## [Job]
Could you give the listing again exactly, without its pictures?
┌──
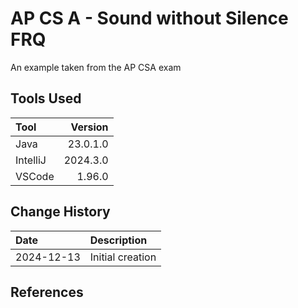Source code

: # AP CS A - Sound without Silence FRQ
An example taken from the AP CSA exam
## Tools Used

| Tool     |  Version |
|:---------|---------:|
| Java     | 23.0.1.0 |
| IntelliJ | 2024.3.0 |
| VSCode   |   1.96.0 |

## Change History

| Date       | Description      |
|:-----------|:-----------------|
| 2024-12-13 | Initial creation |

## References

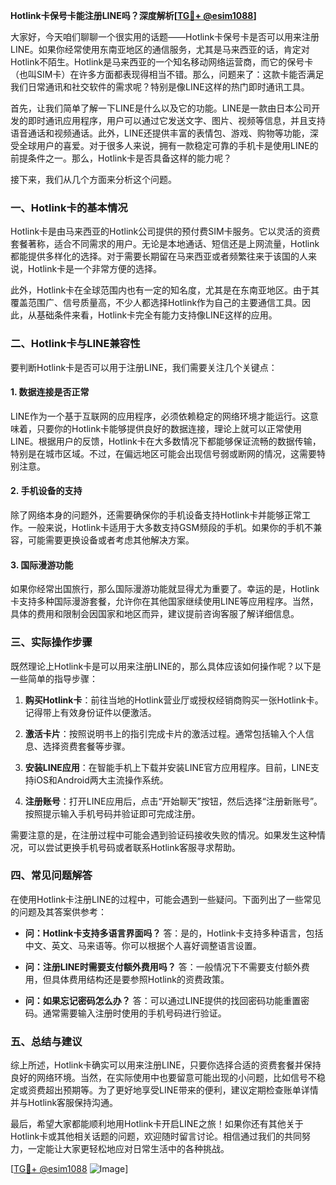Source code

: **Hotlink卡保号卡能注册LINE吗？深度解析[[TG💪+ @esim1088](https://t.me/s/esim1088)]**

大家好，今天咱们聊聊一个很实用的话题——Hotlink卡保号卡是否可以用来注册LINE。如果你经常使用东南亚地区的通信服务，尤其是马来西亚的话，肯定对Hotlink不陌生。Hotlink是马来西亚的一个知名移动网络运营商，而它的保号卡（也叫SIM卡）在许多方面都表现得相当不错。那么，问题来了：这款卡能否满足我们日常通讯和社交软件的需求呢？特别是像LINE这样的热门即时通讯工具。

首先，让我们简单了解一下LINE是什么以及它的功能。LINE是一款由日本公司开发的即时通讯应用程序，用户可以通过它发送文字、图片、视频等信息，并且支持语音通话和视频通话。此外，LINE还提供丰富的表情包、游戏、购物等功能，深受全球用户的喜爱。对于很多人来说，拥有一款稳定可靠的手机卡是使用LINE的前提条件之一。那么，Hotlink卡是否具备这样的能力呢？

接下来，我们从几个方面来分析这个问题。

### **一、Hotlink卡的基本情况**
Hotlink卡是由马来西亚的Hotlink公司提供的预付费SIM卡服务。它以灵活的资费套餐著称，适合不同需求的用户。无论是本地通话、短信还是上网流量，Hotlink都能提供多样化的选择。对于需要长期留在马来西亚或者频繁往来于该国的人来说，Hotlink卡是一个非常方便的选择。

此外，Hotlink卡在全球范围内也有一定的知名度，尤其是在东南亚地区。由于其覆盖范围广、信号质量高，不少人都选择Hotlink作为自己的主要通信工具。因此，从基础条件来看，Hotlink卡完全有能力支持像LINE这样的应用。

### **二、Hotlink卡与LINE兼容性**
要判断Hotlink卡是否可以用于注册LINE，我们需要关注几个关键点：

#### **1. 数据连接是否正常**
LINE作为一个基于互联网的应用程序，必须依赖稳定的网络环境才能运行。这意味着，只要你的Hotlink卡能够提供良好的数据连接，理论上就可以正常使用LINE。根据用户的反馈，Hotlink卡在大多数情况下都能够保证流畅的数据传输，特别是在城市区域。不过，在偏远地区可能会出现信号弱或断网的情况，这需要特别注意。

#### **2. 手机设备的支持**
除了网络本身的问题外，还需要确保你的手机设备支持Hotlink卡并能够正常工作。一般来说，Hotlink卡适用于大多数支持GSM频段的手机。如果你的手机不兼容，可能需要更换设备或者考虑其他解决方案。

#### **3. 国际漫游功能**
如果你经常出国旅行，那么国际漫游功能就显得尤为重要了。幸运的是，Hotlink卡支持多种国际漫游套餐，允许你在其他国家继续使用LINE等应用程序。当然，具体的费用和限制会因国家和地区而异，建议提前咨询客服了解详细信息。

### **三、实际操作步骤**
既然理论上Hotlink卡是可以用来注册LINE的，那么具体应该如何操作呢？以下是一些简单的指导步骤：

1. **购买Hotlink卡**：前往当地的Hotlink营业厅或授权经销商购买一张Hotlink卡。记得带上有效身份证件以便激活。
   
2. **激活卡片**：按照说明书上的指引完成卡片的激活过程。通常包括输入个人信息、选择资费套餐等步骤。

3. **安装LINE应用**：在智能手机上下载并安装LINE官方应用程序。目前，LINE支持iOS和Android两大主流操作系统。

4. **注册账号**：打开LINE应用后，点击“开始聊天”按钮，然后选择“注册新账号”。按照提示输入手机号码并验证即可完成注册。

需要注意的是，在注册过程中可能会遇到验证码接收失败的情况。如果发生这种情况，可以尝试更换手机号码或者联系Hotlink客服寻求帮助。

### **四、常见问题解答**
在使用Hotlink卡注册LINE的过程中，可能会遇到一些疑问。下面列出了一些常见的问题及其答案供参考：

- **问：Hotlink卡支持多语言界面吗？**
  答：是的，Hotlink卡支持多种语言，包括中文、英文、马来语等。你可以根据个人喜好调整语言设置。

- **问：注册LINE时需要支付额外费用吗？**
  答：一般情况下不需要支付额外费用，但具体费用结构还是要参照Hotlink的资费政策。

- **问：如果忘记密码怎么办？**
  答：可以通过LINE提供的找回密码功能重置密码。通常需要输入注册时使用的手机号码进行验证。

### **五、总结与建议**
综上所述，Hotlink卡确实可以用来注册LINE，只要你选择合适的资费套餐并保持良好的网络环境。当然，在实际使用中也要留意可能出现的小问题，比如信号不稳定或资费超出预期等。为了更好地享受LINE带来的便利，建议定期检查账单详情并与Hotlink客服保持沟通。

最后，希望大家都能顺利地用Hotlink卡开启LINE之旅！如果你还有其他关于Hotlink卡或其他相关话题的问题，欢迎随时留言讨论。相信通过我们的共同努力，一定能让大家更轻松地应对日常生活中的各种挑战。

[[TG💪+ @esim1088](https://t.me/s/esim1088) ![Image](https://i.postimg.cc/4NQfJmqS/Snipaste-2025-05-13-00-14-12.png)]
└──
## [Response below]
Source code

: # AP CS A - Sound without Silence FRQ
An example taken from the AP CSA exam
## Tools Used

| Tool     |  Version |
|:---------|---------:|
| Java     | 23.0.1.0 |
| IntelliJ | 2024.3.0 |
| VSCode   |   1.96.0 |

## Change History

| Date       | Description      |
|:-----------|:-----------------|
| 2024-12-13 | Initial creation |

## References

Source code

: **Hotlink卡保号卡能注册LINE吗？深度解析[[TG💪+ @esim1088](https://t.me/s/esim1088)]**

大家好，今天咱们聊聊一个很实用的话题——Hotlink卡保号卡是否可以用来注册LINE。如果你经常使用东南亚地区的通信服务，尤其是马来西亚的话，肯定对Hotlink不陌生。Hotlink是马来西亚的一个知名移动网络运营商，而它的保号卡（也叫SIM卡）在许多方面都表现得相当不错。那么，问题来了：这款卡能否满足我们日常通讯和社交软件的需求呢？特别是像LINE这样的热门即时通讯工具。

首先，让我们简单了解一下LINE是什么以及它的功能。LINE是一款由日本公司开发的即时通讯应用程序，用户可以通过它发送文字、图片、视频等信息，并且支持语音通话和视频通话。此外，LINE还提供丰富的表情包、游戏、购物等功能，深受全球用户的喜爱。对于很多人来说，拥有一款稳定可靠的手机卡是使用LINE的前提条件之一。那么，Hotlink卡是否具备这样的能力呢？

接下来，我们从几个方面来分析这个问题。

### **一、Hotlink卡的基本情况**
Hotlink卡是由马来西亚的Hotlink公司提供的预付费SIM卡服务。它以灵活的资费套餐著称，适合不同需求的用户。无论是本地通话、短信还是上网流量，Hotlink都能提供多样化的选择。对于需要长期留在马来西亚或者频繁往来于该国的人来说，Hotlink卡是一个非常方便的选择。

此外，Hotlink卡在全球范围内也有一定的知名度，尤其是在东南亚地区。由于其覆盖范围广、信号质量高，不少人都选择Hotlink作为自己的主要通信工具。因此，从基础条件来看，Hotlink卡完全有能力支持像LINE这样的应用。

### **二、Hotlink卡与LINE兼容性**
要判断Hotlink卡是否可以用于注册LINE，我们需要关注几个关键点：

#### **1. 数据连接是否正常**
LINE作为一个基于互联网的应用程序，必须依赖稳定的网络环境才能运行。这意味着，只要你的Hotlink卡能够提供良好的数据连接，理论上就可以正常使用LINE。根据用户的反馈，Hotlink卡在大多数情况下都能够保证流畅的数据传输，特别是在城市区域。不过，在偏远地区可能会出现信号弱或断网的情况，这需要特别注意。

#### **2. 手机设备的支持**
除了网络本身的问题外，还需要确保你的手机设备支持Hotlink卡并能够正常工作。一般来说，Hotlink卡适用于大多数支持GSM频段的手机。如果你的手机不兼容，可能需要更换设备或者考虑其他解决方案。

#### **3. 国际漫游功能**
如果你经常出国旅行，那么国际漫游功能就显得尤为重要了。幸运的是，Hotlink卡支持多种国际漫游套餐，允许你在其他国家继续使用LINE等应用程序。当然，具体的费用和限制会因国家和地区而异，建议提前咨询客服了解详细信息。

### **三、实际操作步骤**
既然理论上Hotlink卡是可以用来注册LINE的，那么具体应该如何操作呢？以下是一些简单的指导步骤：

1. **购买Hotlink卡**：前往当地的Hotlink营业厅或授权经销商购买一张Hotlink卡。记得带上有效身份证件以便激活。
   
2. **激活卡片**：按照说明书上的指引完成卡片的激活过程。通常包括输入个人信息、选择资费套餐等步骤。

3. **安装LINE应用**：在智能手机上下载并安装LINE官方应用程序。目前，LINE支持iOS和Android两大主流操作系统。

4. **注册账号**：打开LINE应用后，点击“开始聊天”按钮，然后选择“注册新账号”。按照提示输入手机号码并验证即可完成注册。

需要注意的是，在注册过程中可能会遇到验证码接收失败的情况。如果发生这种情况，可以尝试更换手机号码或者联系Hotlink客服寻求帮助。

### **四、常见问题解答**
在使用Hotlink卡注册LINE的过程中，可能会遇到一些疑问。下面列出了一些常见的问题及其答案供参考：

- **问：Hotlink卡支持多语言界面吗？**
  答：是的，Hotlink卡支持多种语言，包括中文、英文、马来语等。你可以根据个人喜好调整语言设置。

- **问：注册LINE时需要支付额外费用吗？**
  答：一般情况下不需要支付额外费用，但具体费用结构还是要参照Hotlink的资费政策。

- **问：如果忘记密码怎么办？**
  答：可以通过LINE提供的找回密码功能重置密码。通常需要输入注册时使用的手机号码进行验证。

### **五、总结与建议**
综上所述，Hotlink卡确实可以用来注册LINE，只要你选择合适的资费套餐并保持良好的网络环境。当然，在实际使用中也要留意可能出现的小问题，比如信号不稳定或资费超出预期等。为了更好地享受LINE带来的便利，建议定期检查账单详情并与Hotlink客服保持沟通。

最后，希望大家都能顺利地用Hotlink卡开启LINE之旅！如果你还有其他关于Hotlink卡或其他相关话题的问题，欢迎随时留言讨论。相信通过我们的共同努力，一定能让大家更轻松地应对日常生活中的各种挑战。

[[TG💪+ @esim1088](https://t.me/s/esim1088) ![Image](https://i.postimg.cc/4NQfJmqS/Snipaste-2025-05-13-00-14-12.png)]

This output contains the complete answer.